Se não houver normas específicas nas Leis Complementares 108/2001 e 109/2001, será possível aplicar, subsidiariamente, o CDC na relação entre o participante e a EFPC? NÃO. As regras do CDC, mesmo em situações que não sejam regulamentadas pela legislação especial, não se aplicam às relações envolvendo participantes e/ou assistidos de planos de benefícios e entidades fechadas de previdência complementar (STJ. 2ª Seção. REsp 1.536.786-MG). Não havendo norma específica nas Leis Complementares 108/2001 e 109/2001, o intérprete deverá se valer da legislação previdenciária, do Código Civil e de outras leis que regem as relações civis em geral.

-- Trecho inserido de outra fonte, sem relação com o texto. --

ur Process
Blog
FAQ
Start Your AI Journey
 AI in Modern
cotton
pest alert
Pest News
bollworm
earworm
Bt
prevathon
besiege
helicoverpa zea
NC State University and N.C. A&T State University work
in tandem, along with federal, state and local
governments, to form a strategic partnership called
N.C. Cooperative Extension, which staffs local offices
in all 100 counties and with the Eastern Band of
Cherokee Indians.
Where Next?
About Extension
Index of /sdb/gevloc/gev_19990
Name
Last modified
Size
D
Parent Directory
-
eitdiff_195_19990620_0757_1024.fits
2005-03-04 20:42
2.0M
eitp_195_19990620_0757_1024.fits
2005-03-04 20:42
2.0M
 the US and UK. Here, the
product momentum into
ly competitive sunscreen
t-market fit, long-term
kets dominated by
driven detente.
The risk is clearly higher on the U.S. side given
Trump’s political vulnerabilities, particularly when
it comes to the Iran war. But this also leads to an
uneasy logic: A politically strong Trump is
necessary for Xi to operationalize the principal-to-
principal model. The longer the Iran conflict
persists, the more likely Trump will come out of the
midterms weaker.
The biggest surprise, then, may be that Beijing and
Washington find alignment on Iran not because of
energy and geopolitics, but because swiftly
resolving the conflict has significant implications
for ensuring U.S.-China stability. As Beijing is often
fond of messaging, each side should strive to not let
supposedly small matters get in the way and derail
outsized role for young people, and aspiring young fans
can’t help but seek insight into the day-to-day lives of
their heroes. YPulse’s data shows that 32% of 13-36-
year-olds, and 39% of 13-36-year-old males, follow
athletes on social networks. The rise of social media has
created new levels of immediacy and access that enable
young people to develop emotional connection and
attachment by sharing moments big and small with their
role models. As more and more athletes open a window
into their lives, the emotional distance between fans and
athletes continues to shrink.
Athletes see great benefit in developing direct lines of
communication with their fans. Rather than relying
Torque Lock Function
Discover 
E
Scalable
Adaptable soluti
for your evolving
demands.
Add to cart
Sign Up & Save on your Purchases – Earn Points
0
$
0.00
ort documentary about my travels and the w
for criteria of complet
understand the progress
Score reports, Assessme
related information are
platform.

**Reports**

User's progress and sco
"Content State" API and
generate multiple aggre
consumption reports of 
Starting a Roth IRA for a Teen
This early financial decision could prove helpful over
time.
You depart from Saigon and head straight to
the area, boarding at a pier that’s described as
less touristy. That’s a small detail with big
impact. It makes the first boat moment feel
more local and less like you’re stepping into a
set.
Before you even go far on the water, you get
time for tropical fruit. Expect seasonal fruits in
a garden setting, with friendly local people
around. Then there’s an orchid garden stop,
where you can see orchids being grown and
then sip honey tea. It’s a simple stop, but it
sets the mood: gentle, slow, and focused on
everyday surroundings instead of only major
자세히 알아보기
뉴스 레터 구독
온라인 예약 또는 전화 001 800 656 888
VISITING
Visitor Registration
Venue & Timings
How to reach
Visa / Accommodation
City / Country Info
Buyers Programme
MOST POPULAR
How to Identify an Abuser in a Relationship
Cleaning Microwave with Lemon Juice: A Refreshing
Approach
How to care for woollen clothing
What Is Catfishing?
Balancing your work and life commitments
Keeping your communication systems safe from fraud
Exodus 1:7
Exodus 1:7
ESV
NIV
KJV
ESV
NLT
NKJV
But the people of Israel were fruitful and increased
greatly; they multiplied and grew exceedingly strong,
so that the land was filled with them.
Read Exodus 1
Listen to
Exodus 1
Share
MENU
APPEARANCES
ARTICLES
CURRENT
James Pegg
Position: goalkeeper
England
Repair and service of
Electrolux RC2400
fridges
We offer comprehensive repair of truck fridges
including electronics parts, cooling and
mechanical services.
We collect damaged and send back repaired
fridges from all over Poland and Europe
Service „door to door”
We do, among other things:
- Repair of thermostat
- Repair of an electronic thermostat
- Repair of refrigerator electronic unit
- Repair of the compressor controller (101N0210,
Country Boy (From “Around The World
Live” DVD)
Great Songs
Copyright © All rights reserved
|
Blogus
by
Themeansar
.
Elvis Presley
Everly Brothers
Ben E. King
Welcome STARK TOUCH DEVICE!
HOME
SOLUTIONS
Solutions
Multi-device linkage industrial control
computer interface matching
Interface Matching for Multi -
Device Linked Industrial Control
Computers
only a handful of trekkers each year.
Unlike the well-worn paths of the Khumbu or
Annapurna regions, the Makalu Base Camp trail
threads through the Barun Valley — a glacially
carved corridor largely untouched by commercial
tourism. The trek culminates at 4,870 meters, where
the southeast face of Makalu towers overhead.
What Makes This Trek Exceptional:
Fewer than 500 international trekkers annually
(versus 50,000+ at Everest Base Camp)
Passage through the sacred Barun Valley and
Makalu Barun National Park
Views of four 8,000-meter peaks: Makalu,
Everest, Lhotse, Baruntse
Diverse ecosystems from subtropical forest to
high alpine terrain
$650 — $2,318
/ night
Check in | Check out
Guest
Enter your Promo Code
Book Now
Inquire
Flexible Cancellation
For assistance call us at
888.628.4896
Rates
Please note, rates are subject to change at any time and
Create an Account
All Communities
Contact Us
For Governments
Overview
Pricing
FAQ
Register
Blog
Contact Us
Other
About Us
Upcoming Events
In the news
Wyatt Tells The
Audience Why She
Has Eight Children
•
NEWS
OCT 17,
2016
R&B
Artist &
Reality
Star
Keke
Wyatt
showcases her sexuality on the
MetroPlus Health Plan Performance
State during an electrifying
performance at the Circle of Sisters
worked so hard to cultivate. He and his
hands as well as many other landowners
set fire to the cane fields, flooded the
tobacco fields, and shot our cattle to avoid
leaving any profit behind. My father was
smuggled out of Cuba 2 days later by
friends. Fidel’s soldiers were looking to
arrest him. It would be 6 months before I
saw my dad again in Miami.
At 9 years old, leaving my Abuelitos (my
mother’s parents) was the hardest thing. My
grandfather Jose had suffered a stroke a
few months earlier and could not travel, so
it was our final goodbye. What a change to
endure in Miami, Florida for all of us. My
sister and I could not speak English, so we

Não se aplica nem mesmo subsidiariamente o CDC porque este diploma rege um microssistema próprio. REVOGAÇÃO DA SÚMULA 321-STJ

O STJ nem sempre fez a diferença acima explicada entre as entidades abertas e fechadas. Durante muito tempo as duas foram tratadas da mesma forma, ou seja, aplicava-se o CDC em ambos os casos. O STJ possuía uma súmula expondo isso sem distinções:

Súmula 321-STJ: O Código de Defesa do Consumidor é aplicável à relação jurídica entre a entidade de previdência privada e seus participantes.

Paulatinamente, contudo, foi-se percebendo a necessidade de distinguir as relações e essa posição foi firmemente assumida no julgamento do REsp 1.536.786-MG (DJe 20/10/2015). Daí o STJ ter, alguns meses depois, em 24/02/2016, editado a Súmula 563 acima comentada.

Mas e a Súmula 321? Na mesma sessão que aprovou a Súmula 563, o STJ, acertadamente, cancelou o enunciado 321 já que ele não fazia distinção entre as entidades abertas e fechadas. Portanto, está cancelada a Súmula 321, cujo entendimento ficou ultrapassado, sendo substituída pela Súmula 563.